The ways and means of how this will be done is currently subject to consultation (consultation period ends 24th January) which might be why the article on Poor mental health care endangers public appeared in the Telegraph. My guess is that the consultation is not going well and that the clinicians and other involved professionals remain unhappy (as they were about the legislation in the first place) and the DoH (or lobbying groups like the Zeto Trust) are trying to spin the issues of safety etc as a way of undermining opposition to their plans. You can find full details about the new legislation and implementation plans here.
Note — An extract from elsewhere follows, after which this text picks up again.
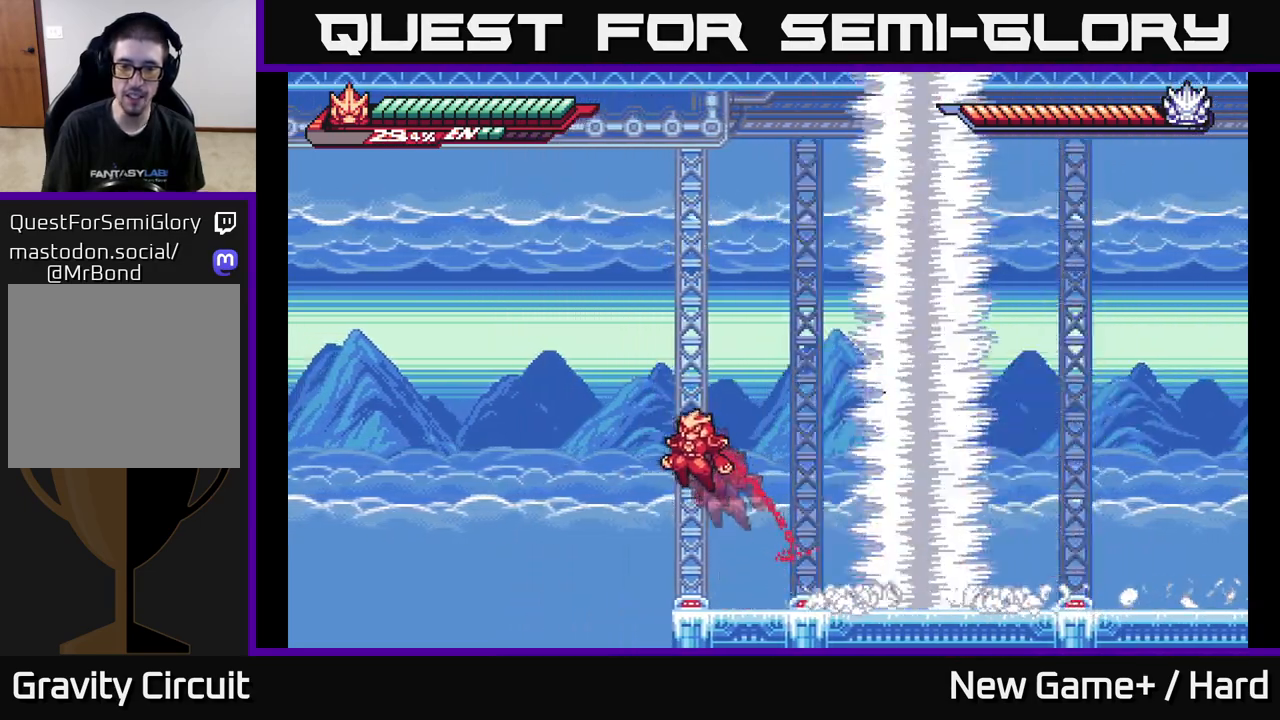
{"buttons": ["L2"], "left_stick": "right", "right_stick": "center", "events": [[267, "A", "up"], [317, "left_stick", "right"], [367, "A", "down"], [500, "A", "up"]]}
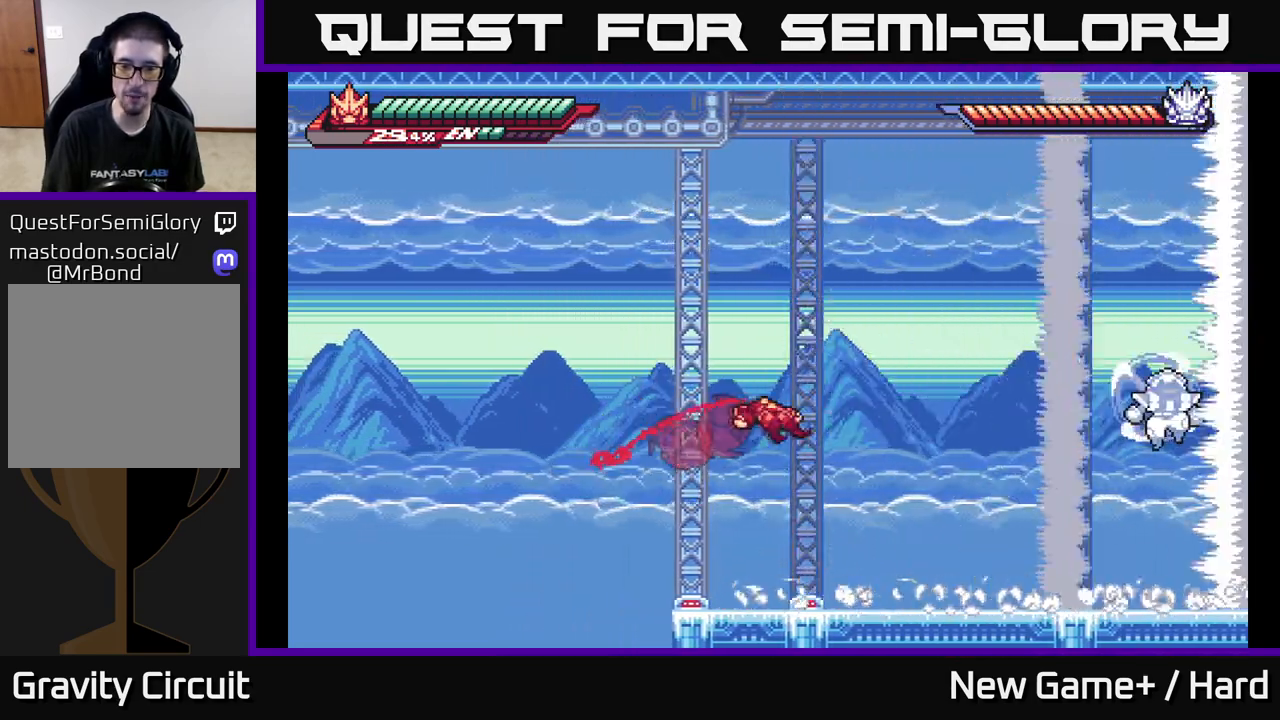
{"buttons": ["L2"], "left_stick": "left", "right_stick": "center", "events": [[50, "L2", "up"], [350, "left_stick", "left"], [417, "L2", "down"]]}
See the Mental Health Alliance campaign site for the reasons why many people don´t support the new Act and for how the implementation of the Act is progressing.
Very informative - many thanks for that. Looking at implications, I am wondering where that would leave someone who accepts treatment 'informally', and then decides for themselves to reject that treatment as no longer appropriate or adequate. I have heard close-hand, of moves by certain MH Staff to provoke informal patients into stepping over the line and invoking section, so that 'they' - the Staff, can compel treatment under a uniformly oppressive regime and implement the compulsory follow-up that you describe.

Incidentally, the confusion is compounded when you cross the border into Scotland, because CTOs there are unequivocally Compulsory Treatment Orders. Presumably SCTs would also be Compulsory, and not Community Treatment. Or maybe this is intended ambivalence to turn the tables on non-compliance with treatment orders. Do you have something on this, also?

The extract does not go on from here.